Research assignment #4
https://www.nytimes.com/2024/10/29/world/americas/brazil-forest-amazon-chemicals.html
In the article The New Threat to Brazil’s Forest: Chemicals by Jack Nicas and Flávia Milhorance it talks about a case that the authorities have found in Brazil that people have been using chemicals to get rid of trees and forest areas to be able expand their business. In this articles it focuses specifically on a rancher named Claudecy Oliveira Lemes, who is suspected and accused of using herbicide burning on the forest. This dangerous technique is called chemical deforestation. Criminals used this technique because it is “difficult to detect, it looks like a fire and you can deforest thousands of hectares in a short time,” Ana Luiza Peterlini . In the article it states what the herbicides do it causes the trees to lose their leaves and then to dry out. Authorities believe that Mr. Lemes does this in order to raise cattle.

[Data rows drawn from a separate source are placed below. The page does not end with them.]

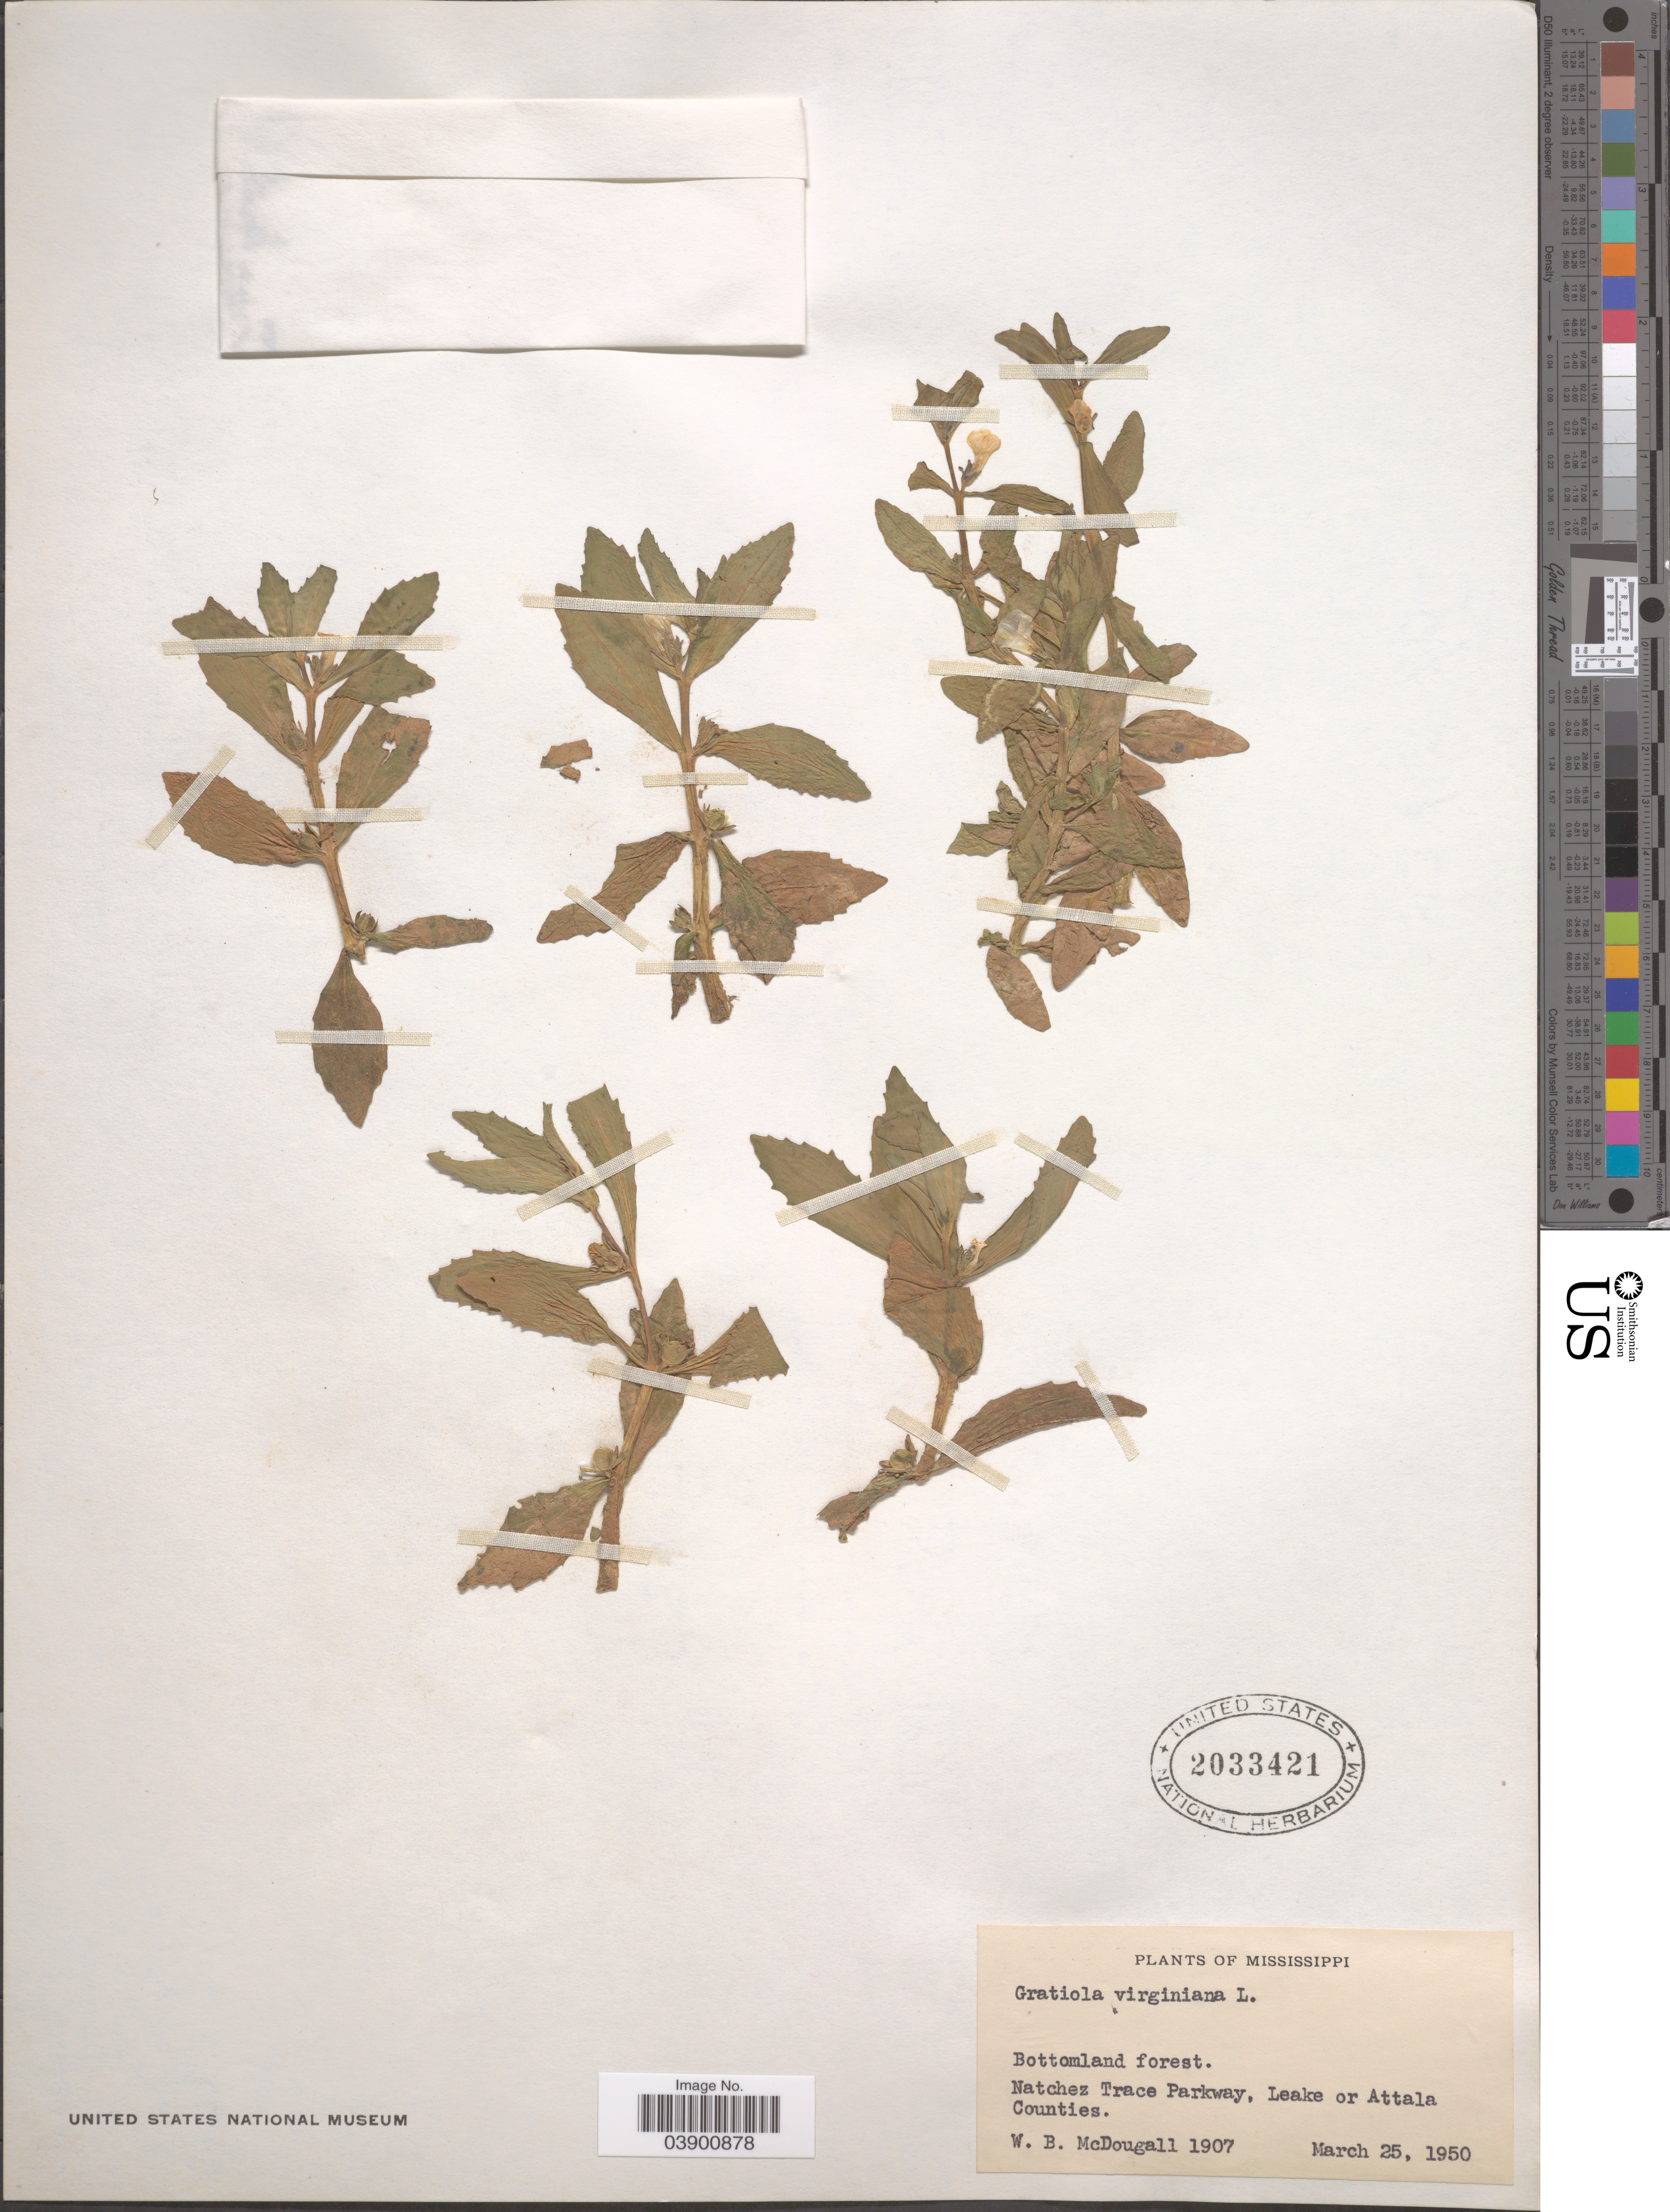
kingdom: Plantae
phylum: Tracheophyta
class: Magnoliopsida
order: Lamiales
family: Plantaginaceae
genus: Gratiola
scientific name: Gratiola virginiana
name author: L.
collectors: W. B. McDougall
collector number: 1907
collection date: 1950-03-25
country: United States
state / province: Mississippi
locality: Natchez Trace Parkway, Leake or Attala Counties.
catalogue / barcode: US 2033421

Most trees in the Pantanal, where Mr. Lemes property is located is known for as the world’s largest wetlands, are not Valuable for commercial sales. Mr. Lemes is suspected of a practice known as “cattle laundering.” In this practice the owner of the cattle would burn a part of the forest to be able to raise more cattle and then sending those cattle raised in part of the herbicide burned down forest to be passed to through a legal farm before going to a slaughter house. In the article it also mentions that Mr. Lemes “has supplied to a company named BJS, a Brazilian beef giant that exports to the United States.” In class we talked about the countless exports that Latin America have provided to the U.S in goods like coffee, bananas, sugar and material. One example of how the U.S benefited from this is in fruits in which the U.S was able to acquire land in foreign countries and start planting and cultivating things and would often be able to take out competition by importing goods that came from their owned land or companies that would sell them for cheaper. “Kepner and Soothill’s meticulously documented 1936 study explain how United fruits shipping fleet, combined with its control over railroads and port facilities, enabled the company to squeeze out would-be competitors by giving preference to bananas produced on its own farm.” We also discussed in class the illegal goods that would be exported into the U.S like Cocaine which derived from the coca plant which in Latin America was commonly used by people to help them with exhaustion form work and to numb pain. Illegal drugs would also make their way to the U.S and criminals have always tried to find ways to profit from that as well.
In the article it also talks about who are affected by the chemicals used in destroying the forests. It talks about the method in which they would spread the herbicides through Areial Spraying. “In 2021, nearly 400 people in the Wawi indigenous territory had to move their village because chemicals were being sprayed on areas of the Amazonian forest where they farmed and collected honey.” This reminds me of the reading in perusal we did on primary sources in which it talks about Bolivia and the National park in which the government wanted to build a highway that would connect various states but it meant that part of the park would have to be cut down. And it resembles how there are people who would do anything to make profits in both cases not caring if the indigenous who call that land their home are affected by the cutting of the forest or not. And similar to the book Guarana because of the companies who are making expenditure to factories and other constructions would often be making their way into the Amazon forest and begin to destroy plant life.
Jack Nicas and Flávia Milhorance “The New Threat to Brazil’s Forest: Chemicals.” The New York Times, October 29,2024. https://www.nytimes.com/2024/10/29/world/americas/brazil-forest-amazon-chemicals.html
Jack Nicas and Flávia Milhorance “The New Threat to Brazil’s Forest: Chemicals.” The New York Times, October 29,2024. https://www.nytimes.com/2024/10/29/world/americas/brazil-forest-amazon-chemicals.html
John Soulri “Account for Taste: export Banana, and Panama Disease.” Environmental History, Jul. 2002. Vol. 7, No. 3 pp.391.